図1は、本発明の第1の実施形態の距離画像撮像装置の概略構成を示したブロック図である。
図1に示した構成の距離画像撮像装置1は、光源部2と、受光部3と、距離画像処理部4とを備える。なお、
図1には、距離画像撮像装置1において距離を測定する対象物である被写体Sも併せて示している。距離画像撮像素子は、例えば、受光部3における距離画像センサ32(後述)である。
【0016】
光源部2は、距離画像処理部4からの制御に従って、距離画像撮像装置1において距離を測定する対象の被写体Sが存在する撮影対象の空間に光パルスPOを照射する。光源部2は、例えば、垂直共振器面発光レーザー(VCSEL:Vertical Cavity Surface Emitting Laser)などの面発光型の半導体レーザーモジュールである。光源部2は、光源装置21と、拡散板22とを備える。
【0017】
光源装置21は、被写体Sに照射する光パルスPOとなる近赤外の波長帯域(例えば、波長が850nm~940nmの波長帯域)のレーザー光を発光する光源である。光源装置21は、例えば、半導体レーザー発光素子である。光源装置21は、タイミング制御部41からの制御に応じて、パルス状のレーザー光を発光する。

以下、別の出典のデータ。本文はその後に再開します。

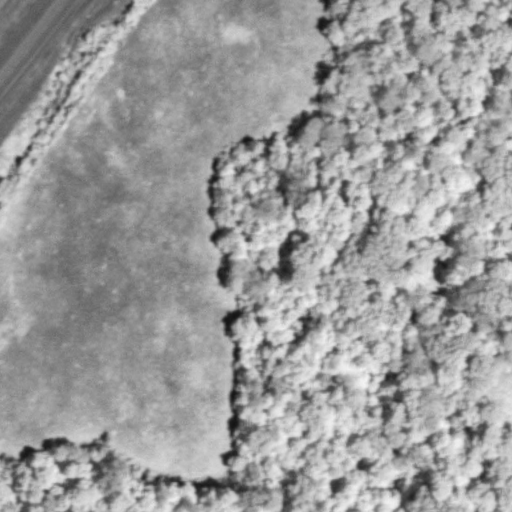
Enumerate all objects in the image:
road: (32, 37)
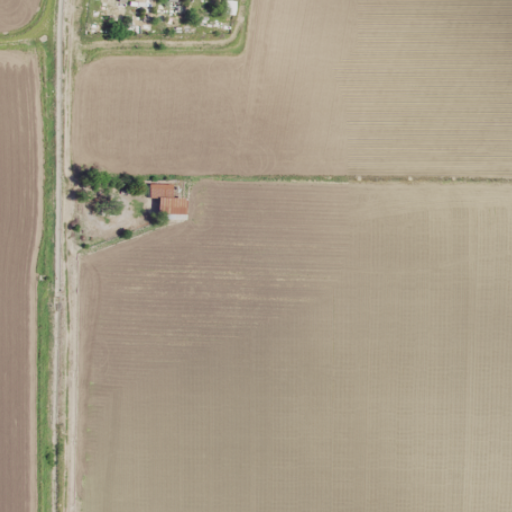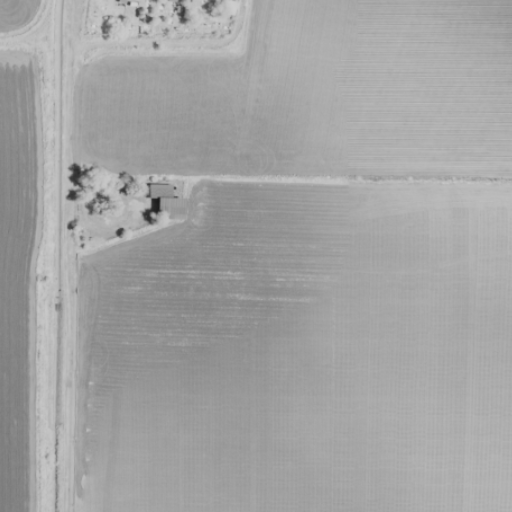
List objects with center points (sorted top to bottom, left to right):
park: (148, 17)
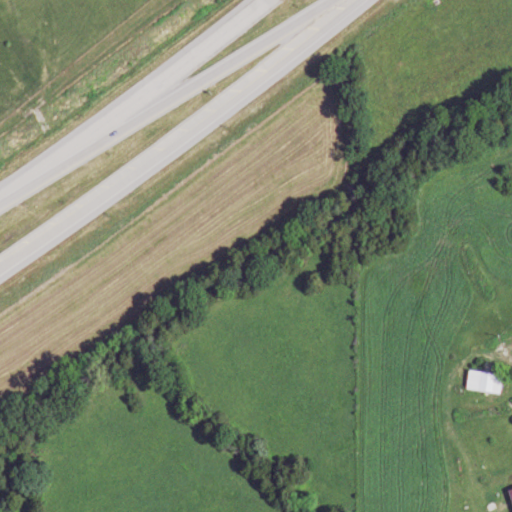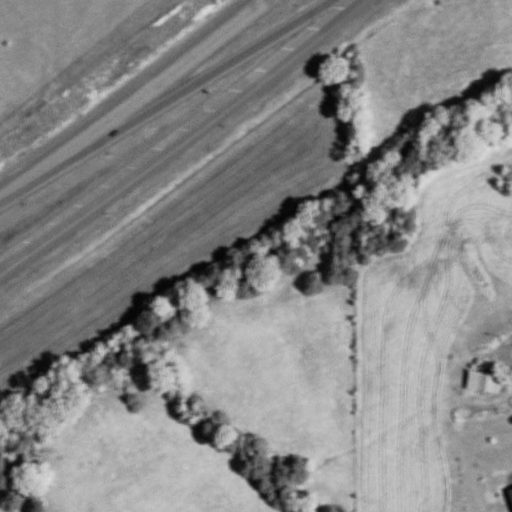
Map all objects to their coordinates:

拡散板22は、光源装置21が発光した近赤外の波長帯域のレーザー光を、被写体Sに照射する面の広さに拡散する光学部品である。拡散板22が拡散したパルス状のレーザー光が、光パルスPOとして出射され、被写体Sに照射される。
【0018】
受光部3は、距離画像撮像装置1において距離を測定する対象の被写体Sによって反射された光パルスPOの反射光RLを受光し、受光した反射光RLに応じた画素信号を出力する。受光部3は、レンズ31と、距離画像センサ32とを備える。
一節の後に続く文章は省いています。